▸ **Exercise materials**:
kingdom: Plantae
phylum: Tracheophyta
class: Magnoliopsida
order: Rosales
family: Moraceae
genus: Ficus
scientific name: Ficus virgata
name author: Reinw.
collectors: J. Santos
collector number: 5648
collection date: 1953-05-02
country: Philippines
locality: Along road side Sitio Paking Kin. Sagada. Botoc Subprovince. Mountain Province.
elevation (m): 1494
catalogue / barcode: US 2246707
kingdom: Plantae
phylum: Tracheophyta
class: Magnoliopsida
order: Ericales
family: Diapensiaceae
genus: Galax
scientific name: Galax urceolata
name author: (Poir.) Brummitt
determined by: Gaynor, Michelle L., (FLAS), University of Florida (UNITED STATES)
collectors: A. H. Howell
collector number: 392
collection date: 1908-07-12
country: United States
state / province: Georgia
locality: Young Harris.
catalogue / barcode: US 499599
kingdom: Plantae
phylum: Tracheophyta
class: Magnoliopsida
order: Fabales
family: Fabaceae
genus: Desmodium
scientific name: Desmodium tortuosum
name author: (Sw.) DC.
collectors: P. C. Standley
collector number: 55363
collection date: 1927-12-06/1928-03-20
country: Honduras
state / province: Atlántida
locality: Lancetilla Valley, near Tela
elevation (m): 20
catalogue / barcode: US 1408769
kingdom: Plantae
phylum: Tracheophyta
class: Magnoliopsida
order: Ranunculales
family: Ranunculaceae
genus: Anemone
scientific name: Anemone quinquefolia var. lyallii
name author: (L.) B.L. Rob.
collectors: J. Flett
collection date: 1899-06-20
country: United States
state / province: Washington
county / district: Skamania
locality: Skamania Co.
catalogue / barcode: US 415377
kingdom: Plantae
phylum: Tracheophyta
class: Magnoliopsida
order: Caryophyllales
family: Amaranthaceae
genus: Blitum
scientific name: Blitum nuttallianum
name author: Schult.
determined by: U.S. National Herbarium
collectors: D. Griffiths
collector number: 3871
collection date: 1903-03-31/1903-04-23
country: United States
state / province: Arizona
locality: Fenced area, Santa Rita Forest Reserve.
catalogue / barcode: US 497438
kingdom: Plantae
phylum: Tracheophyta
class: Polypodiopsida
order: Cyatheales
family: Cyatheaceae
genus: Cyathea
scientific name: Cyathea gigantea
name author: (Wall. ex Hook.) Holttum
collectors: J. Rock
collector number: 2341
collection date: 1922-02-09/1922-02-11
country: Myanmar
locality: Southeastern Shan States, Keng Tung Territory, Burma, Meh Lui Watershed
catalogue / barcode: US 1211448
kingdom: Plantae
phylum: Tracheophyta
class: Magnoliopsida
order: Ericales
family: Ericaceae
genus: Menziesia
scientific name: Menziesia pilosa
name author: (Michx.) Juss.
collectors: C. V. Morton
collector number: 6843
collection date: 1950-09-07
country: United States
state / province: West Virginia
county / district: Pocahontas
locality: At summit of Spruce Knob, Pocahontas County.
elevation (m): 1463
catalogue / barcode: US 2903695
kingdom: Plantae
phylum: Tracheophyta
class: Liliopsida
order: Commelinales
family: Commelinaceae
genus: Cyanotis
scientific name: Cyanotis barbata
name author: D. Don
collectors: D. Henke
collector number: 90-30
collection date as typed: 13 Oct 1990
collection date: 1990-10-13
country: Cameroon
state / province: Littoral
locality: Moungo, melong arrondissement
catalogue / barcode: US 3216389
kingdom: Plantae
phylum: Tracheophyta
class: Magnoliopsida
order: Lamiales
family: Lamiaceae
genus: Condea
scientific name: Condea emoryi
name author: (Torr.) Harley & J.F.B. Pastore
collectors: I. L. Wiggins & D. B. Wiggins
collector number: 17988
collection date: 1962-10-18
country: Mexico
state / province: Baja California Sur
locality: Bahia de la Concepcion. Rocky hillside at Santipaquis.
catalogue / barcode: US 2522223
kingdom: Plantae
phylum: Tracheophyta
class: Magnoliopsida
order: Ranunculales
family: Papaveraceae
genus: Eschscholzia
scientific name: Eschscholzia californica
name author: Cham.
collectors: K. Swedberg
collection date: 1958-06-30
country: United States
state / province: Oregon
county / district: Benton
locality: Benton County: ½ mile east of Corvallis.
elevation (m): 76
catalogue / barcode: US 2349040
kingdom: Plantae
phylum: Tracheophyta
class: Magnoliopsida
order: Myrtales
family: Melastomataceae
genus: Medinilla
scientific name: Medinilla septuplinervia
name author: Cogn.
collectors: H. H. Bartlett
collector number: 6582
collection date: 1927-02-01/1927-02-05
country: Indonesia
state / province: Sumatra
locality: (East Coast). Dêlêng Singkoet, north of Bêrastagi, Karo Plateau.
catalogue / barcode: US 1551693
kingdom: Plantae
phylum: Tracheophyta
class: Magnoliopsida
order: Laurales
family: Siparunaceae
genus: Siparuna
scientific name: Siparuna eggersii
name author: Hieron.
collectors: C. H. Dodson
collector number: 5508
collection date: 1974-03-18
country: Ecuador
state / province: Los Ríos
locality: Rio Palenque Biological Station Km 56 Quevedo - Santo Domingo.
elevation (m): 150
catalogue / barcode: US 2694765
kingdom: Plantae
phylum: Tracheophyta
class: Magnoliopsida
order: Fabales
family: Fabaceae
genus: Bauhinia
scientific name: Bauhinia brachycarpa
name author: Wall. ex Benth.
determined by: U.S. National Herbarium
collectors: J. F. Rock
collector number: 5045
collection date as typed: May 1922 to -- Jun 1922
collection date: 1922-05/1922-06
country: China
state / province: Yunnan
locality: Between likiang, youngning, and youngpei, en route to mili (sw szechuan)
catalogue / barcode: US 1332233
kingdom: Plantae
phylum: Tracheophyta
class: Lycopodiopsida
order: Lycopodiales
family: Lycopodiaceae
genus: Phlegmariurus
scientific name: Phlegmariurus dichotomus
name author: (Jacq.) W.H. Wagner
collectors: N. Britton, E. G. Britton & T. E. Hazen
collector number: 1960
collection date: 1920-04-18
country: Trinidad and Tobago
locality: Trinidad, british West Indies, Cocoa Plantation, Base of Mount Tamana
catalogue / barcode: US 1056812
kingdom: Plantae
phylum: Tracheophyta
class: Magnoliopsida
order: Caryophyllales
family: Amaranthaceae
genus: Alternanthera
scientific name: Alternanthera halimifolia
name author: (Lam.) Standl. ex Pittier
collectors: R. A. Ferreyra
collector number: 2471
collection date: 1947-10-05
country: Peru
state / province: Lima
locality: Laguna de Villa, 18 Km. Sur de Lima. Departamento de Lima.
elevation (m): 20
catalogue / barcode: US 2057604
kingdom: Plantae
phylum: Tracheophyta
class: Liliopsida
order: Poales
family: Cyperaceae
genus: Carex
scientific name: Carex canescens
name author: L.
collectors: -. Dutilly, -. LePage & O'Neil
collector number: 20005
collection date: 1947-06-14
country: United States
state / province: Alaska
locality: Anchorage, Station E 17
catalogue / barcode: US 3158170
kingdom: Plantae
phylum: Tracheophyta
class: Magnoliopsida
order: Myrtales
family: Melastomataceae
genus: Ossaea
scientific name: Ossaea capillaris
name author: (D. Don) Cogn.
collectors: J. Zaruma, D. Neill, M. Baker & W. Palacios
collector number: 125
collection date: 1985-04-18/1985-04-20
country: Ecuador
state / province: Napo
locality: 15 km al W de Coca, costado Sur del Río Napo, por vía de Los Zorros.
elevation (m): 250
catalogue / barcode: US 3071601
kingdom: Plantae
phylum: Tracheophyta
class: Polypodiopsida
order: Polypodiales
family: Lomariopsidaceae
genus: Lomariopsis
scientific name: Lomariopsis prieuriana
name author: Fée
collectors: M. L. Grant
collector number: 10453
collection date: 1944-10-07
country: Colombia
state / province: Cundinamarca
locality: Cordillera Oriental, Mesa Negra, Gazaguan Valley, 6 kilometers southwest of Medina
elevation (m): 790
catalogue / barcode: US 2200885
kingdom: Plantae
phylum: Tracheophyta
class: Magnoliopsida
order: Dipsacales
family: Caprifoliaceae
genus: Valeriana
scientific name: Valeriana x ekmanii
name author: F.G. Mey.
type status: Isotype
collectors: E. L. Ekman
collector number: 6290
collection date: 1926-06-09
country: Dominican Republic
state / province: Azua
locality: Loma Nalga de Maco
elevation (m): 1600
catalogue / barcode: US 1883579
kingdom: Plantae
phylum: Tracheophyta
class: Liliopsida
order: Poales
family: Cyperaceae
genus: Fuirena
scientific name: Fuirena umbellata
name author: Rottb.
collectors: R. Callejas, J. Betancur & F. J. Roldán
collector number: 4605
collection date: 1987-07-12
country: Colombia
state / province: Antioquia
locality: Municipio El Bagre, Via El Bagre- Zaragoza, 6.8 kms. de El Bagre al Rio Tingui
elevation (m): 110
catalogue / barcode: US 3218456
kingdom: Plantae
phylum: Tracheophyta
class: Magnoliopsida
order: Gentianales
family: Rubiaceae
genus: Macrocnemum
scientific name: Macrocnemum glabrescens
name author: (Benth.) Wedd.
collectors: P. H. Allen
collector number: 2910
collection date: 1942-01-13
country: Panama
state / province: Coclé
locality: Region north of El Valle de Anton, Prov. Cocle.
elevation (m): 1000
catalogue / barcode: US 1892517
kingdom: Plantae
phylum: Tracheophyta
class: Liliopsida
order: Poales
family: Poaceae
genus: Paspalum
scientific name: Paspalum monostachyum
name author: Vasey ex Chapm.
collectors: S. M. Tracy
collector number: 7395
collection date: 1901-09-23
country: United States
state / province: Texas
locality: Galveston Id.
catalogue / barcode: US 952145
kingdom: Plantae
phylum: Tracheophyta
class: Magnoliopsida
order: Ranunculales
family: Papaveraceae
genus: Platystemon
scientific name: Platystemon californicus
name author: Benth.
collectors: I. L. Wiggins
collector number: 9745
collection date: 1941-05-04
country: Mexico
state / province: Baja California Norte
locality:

▸ **What to produce**: Can you edit the records from the line with "locality: Loma Nalga de Maco" to the line with "name author: Vasey ex Chapm." so that "catalogue" becomes "catalog", with everything else unchanged, and return only those lines?

▸ **Answer for this exercise**:
locality: Loma Nalga de Maco
elevation (m): 1600
catalog / barcode: US 1883579
kingdom: Plantae
phylum: Tracheophyta
class: Liliopsida
order: Poales
family: Cyperaceae
genus: Fuirena
scientific name: Fuirena umbellata
name author: Rottb.
collectors: R. Callejas, J. Betancur & F. J. Roldán
collector number: 4605
collection date: 1987-07-12
country: Colombia
state / province: Antioquia
locality: Municipio El Bagre, Via El Bagre- Zaragoza, 6.8 kms. de El Bagre al Rio Tingui
elevation (m): 110
catalog / barcode: US 3218456
kingdom: Plantae
phylum: Tracheophyta
class: Magnoliopsida
order: Gentianales
family: Rubiaceae
genus: Macrocnemum
scientific name: Macrocnemum glabrescens
name author: (Benth.) Wedd.
collectors: P. H. Allen
collector number: 2910
collection date: 1942-01-13
country: Panama
state / province: Coclé
locality: Region north of El Valle de Anton, Prov. Cocle.
elevation (m): 1000
catalog / barcode: US 1892517
kingdom: Plantae
phylum: Tracheophyta
class: Liliopsida
order: Poales
family: Poaceae
genus: Paspalum
scientific name: Paspalum monostachyum
name author: Vasey ex Chapm.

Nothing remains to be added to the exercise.